Il n’est pas rare que le SEP et l’intérêt envers différentes matières scolaires soient mesurés de manière parallèle, et ce, au sein du même questionnaire ou pendant une même étude. Conformément aux conclusions de Rottinghaus et al. (2003) et de Lee et al. (2014), ces variables, bien qu’elles soient corrélées, sont distinctes. Selon Rottinghaus et al. (2003), cette corrélation est modérée. Le SEP et l’intérêt partagent environ le tiers de leur variance. Lee et al. (2014), quant à eux, suggèrent que ces deux variables devraient être considérées distinctement puisqu’elles ne semblent pas nécessairement liées à la performance scolaire de la même manière. Ces propos font écho à ceux de Bandura (1986), qui précise qu’un certain degré de SEP est nécessaire afin d’engendrer un effet persistant sur l’intérêt, mais il suppute également que la relation qui les unit n’est pas linéaire.

Intégration et interdisciplinarité

Malgré un intérêt persistant pour l’interdisciplinarité et l’intégration (Berlin & Lee, 2005 ; Czerniak & Johnson, 2014), ces dernières ne possèdent pas de définition univoque dans la littérature scientifique (English, 2016 ; Holmlund et al., 2018 ; Srikoom et al., 2018 ; Xie et al., 2015). D’autres termes comme pluridisciplinarité, multidisciplinarité ou encore transdisciplinarité sont parfois utilisés dans des contextes plus ou moins comparables pour représenter des réalités plus ou moins similaires (Lenoir & Hasni, 2010 ; Samson et al., 2012). Dans certains cas également, l’interdisciplinarité est représentée comme un continuum permettant d’apprécier le degré effectif d’intégration des disciplines concernées (p. ex., Brown & Wall, 1976 ; English, 2016 ; Lonning & DeFranco ; 1997 ; Rennie et al., 2012). D’un côté, on retrouve l’idée d’une discipline enseignée de manière isolée ou cloisonnée et, de l’autre, celle d’un enseignement où deux (ou plusieurs) disciplines contribuent plus ou moins également à la réalisation d’une activité d’apprentissage.

À compléter ::
(a) Traduisez en anglais cette phrase du texte sur l’intégration et l’interdisciplinarité : « D’autres termes comme pluridisciplinarité, multidisciplinarité ou encore transdisciplinarité sont parfois utilisés dans des contextes plus ou moins comparables pour représenter des réalités plus ou moins similaires (Lenoir & Hasni, 2010 ; Samson et al., 2012). »
(b) Prolongez le texte sur l’intégration et l’interdisciplinarité en reprenant juste après sa dernière phrase.
Les données constituent un matériau à part, indépendant du texte.

[Tâches à réponse courte sur des graphiques]

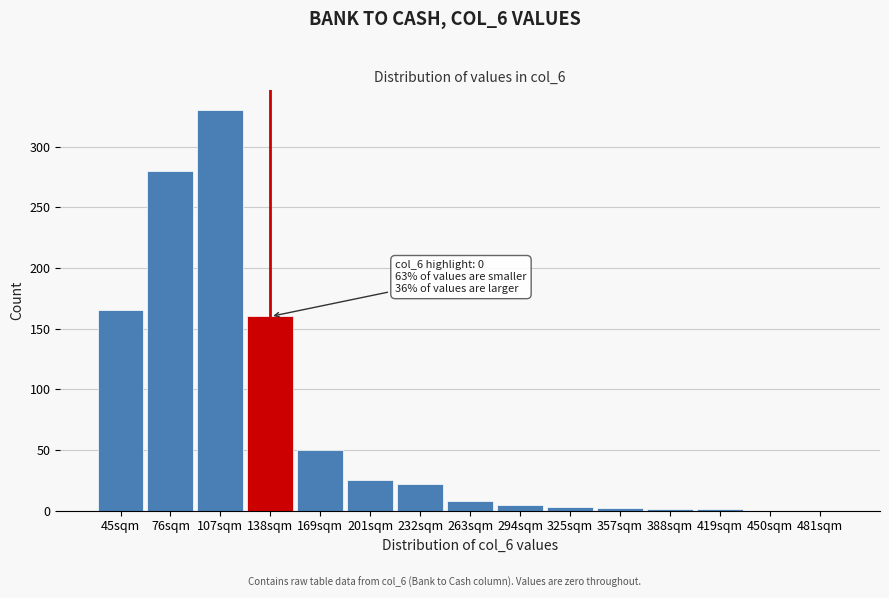

What is the sum of all values?

1052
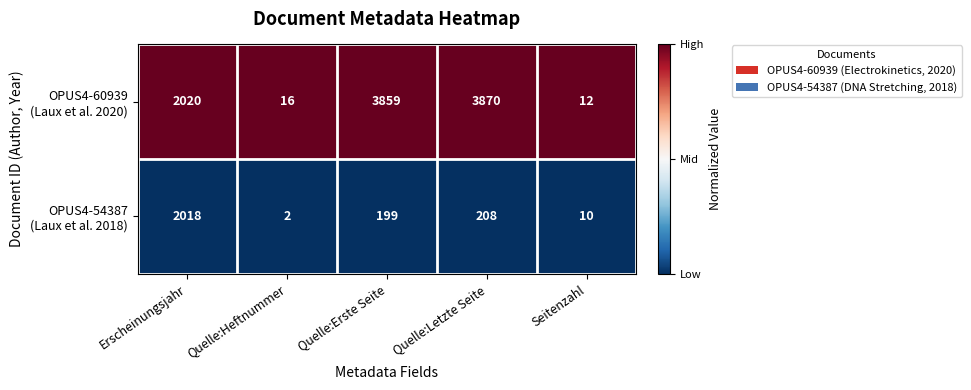

Which category has the lowest value across all series?

Quelle:Heftnummer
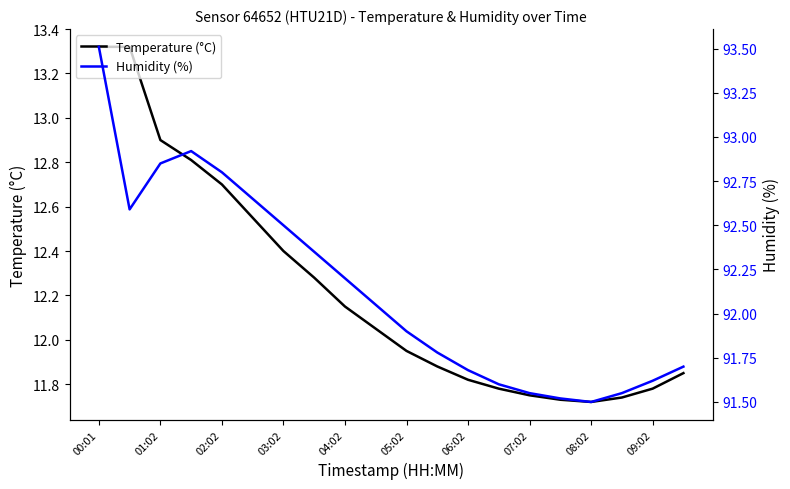

How many interior local valleys does the Humidity (%) series have?

2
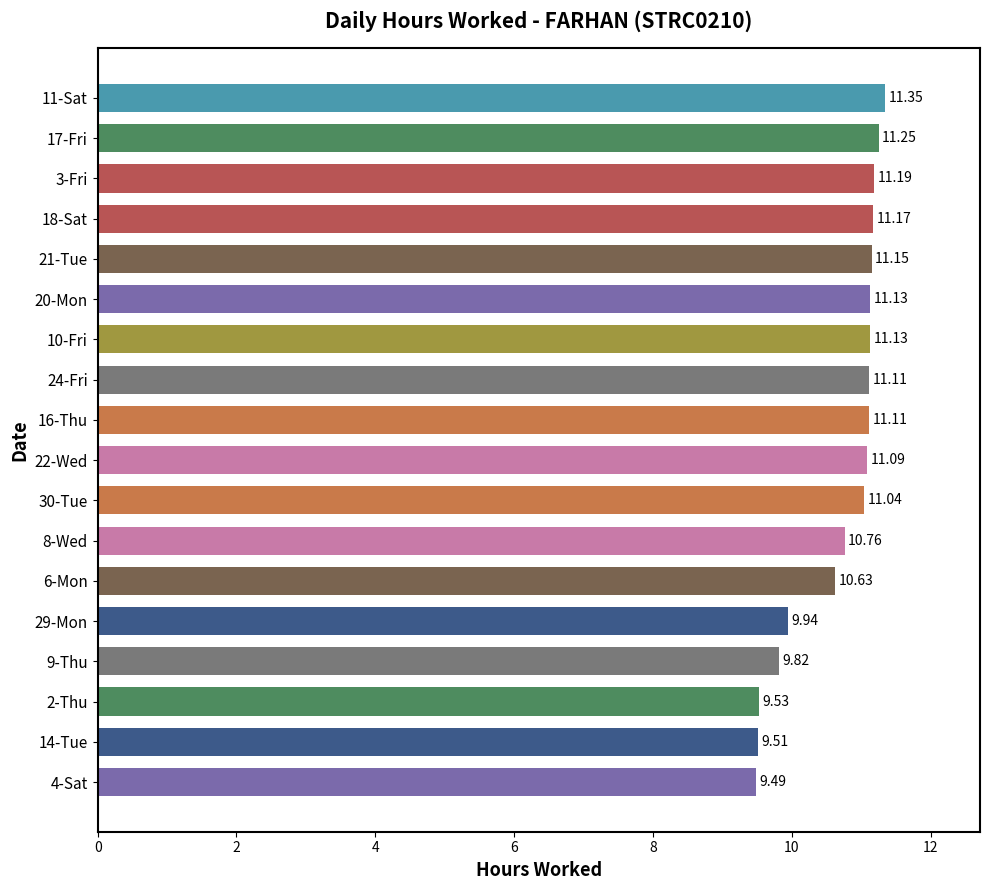

What is the average value?

10.7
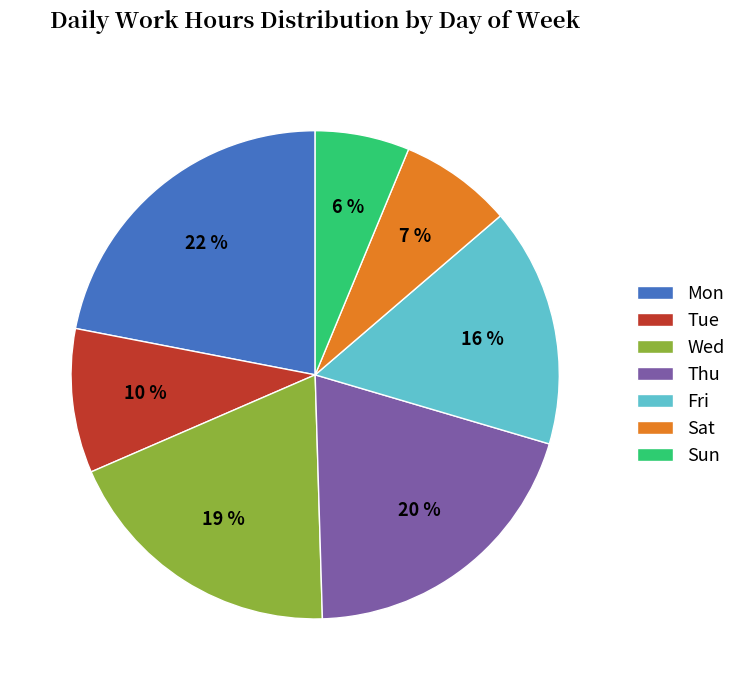

How many slices are in this pie chart?

7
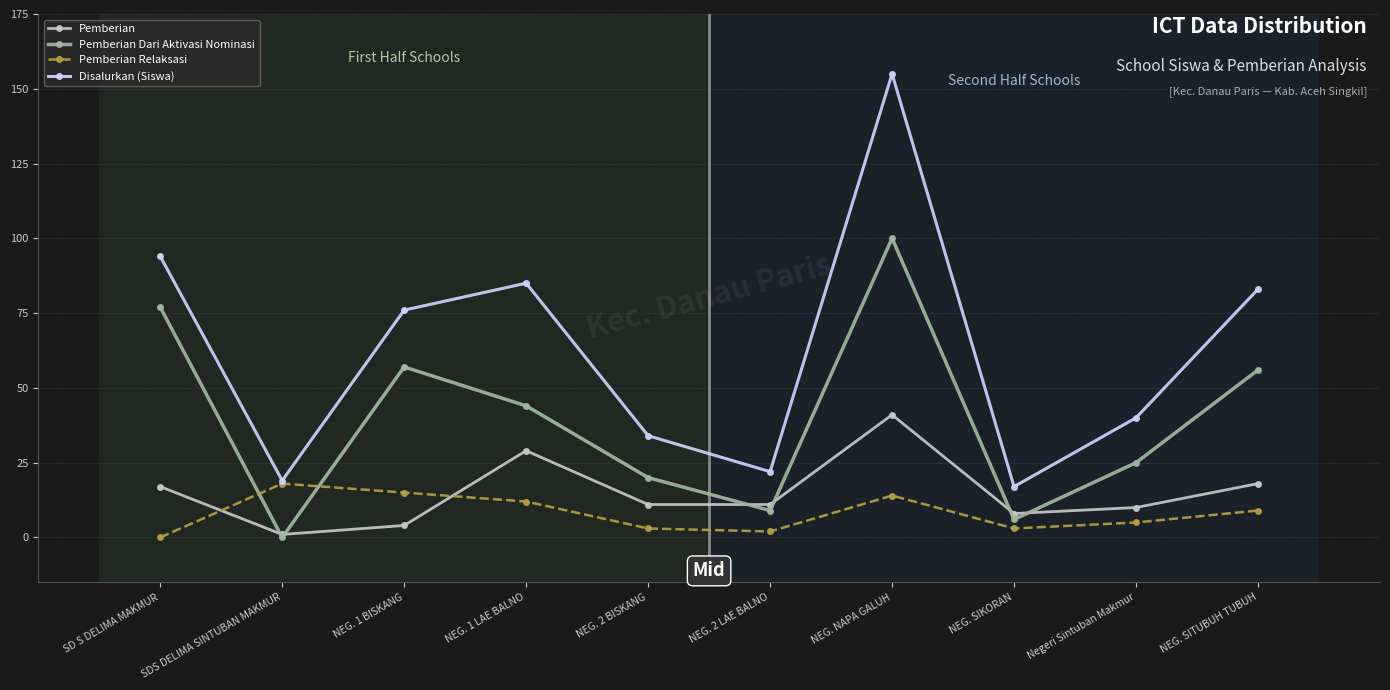

Rank the series by their maximum value, from lowest to highest.

Pemberian Relaksasi, Pemberian, Pemberian Dari Aktivasi Nominasi, Disalurkan (Siswa)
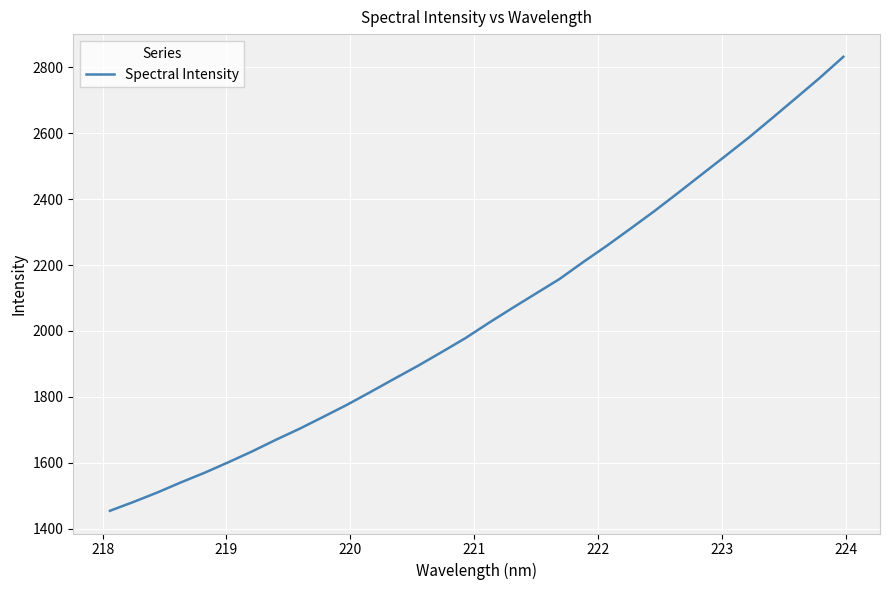

What is the maximum value shown in the chart?

2832.1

Réponses par consigne ::
(a) Other terms such as pluridisciplinarity, multidisciplinarity, or transdisciplinarity are sometimes used in more or less comparable contexts to represent more or less similar realities (Lenoir & Hasni, 2010; Samson et al., 2012).

(b)
Bien qu’il soit important de reconnaître l’importance de cet enjeu sémantique, cet article ne poursuit pas l’objectif de proposer une définition unique. À l’instar de plusieurs auteurs (p. ex., Holmlund et al., 2018 ; Honey et al., 2014 ; Xie et al., 2015), la définition retenue se veut surtout intelligible et fonctionnelle. Elle est aussi suffisamment générale pour être inclusive d’un certain éventail de pratiques et elle correspond au modèle d’intégration utilisé lors du développement des activités d’apprentissage composant l’intervention pédagogique testée dans cette recherche.

Ainsi, comme le propose Thouin (2017), l’intégration est comprise comme la mobilisation « des compétences et des savoirs de différentes disciplines pour résoudre un problème » (p. 397). Cette définition clarifie que ce ne sont pas seulement les savoirs des disciplines intégrées qui participent à l’intégration, mais également leurs stratégies, leurs habiletés ainsi que leurs compétences, en plus de poser l’obligation de se trouver dans un contexte de résolution de problème. Sur ces quelques points, nous rejoignons aussi les idées avancées par d’autres chercheurs comme English (2016), Kelley et Knowles (2016) ou encore Penprase (2020).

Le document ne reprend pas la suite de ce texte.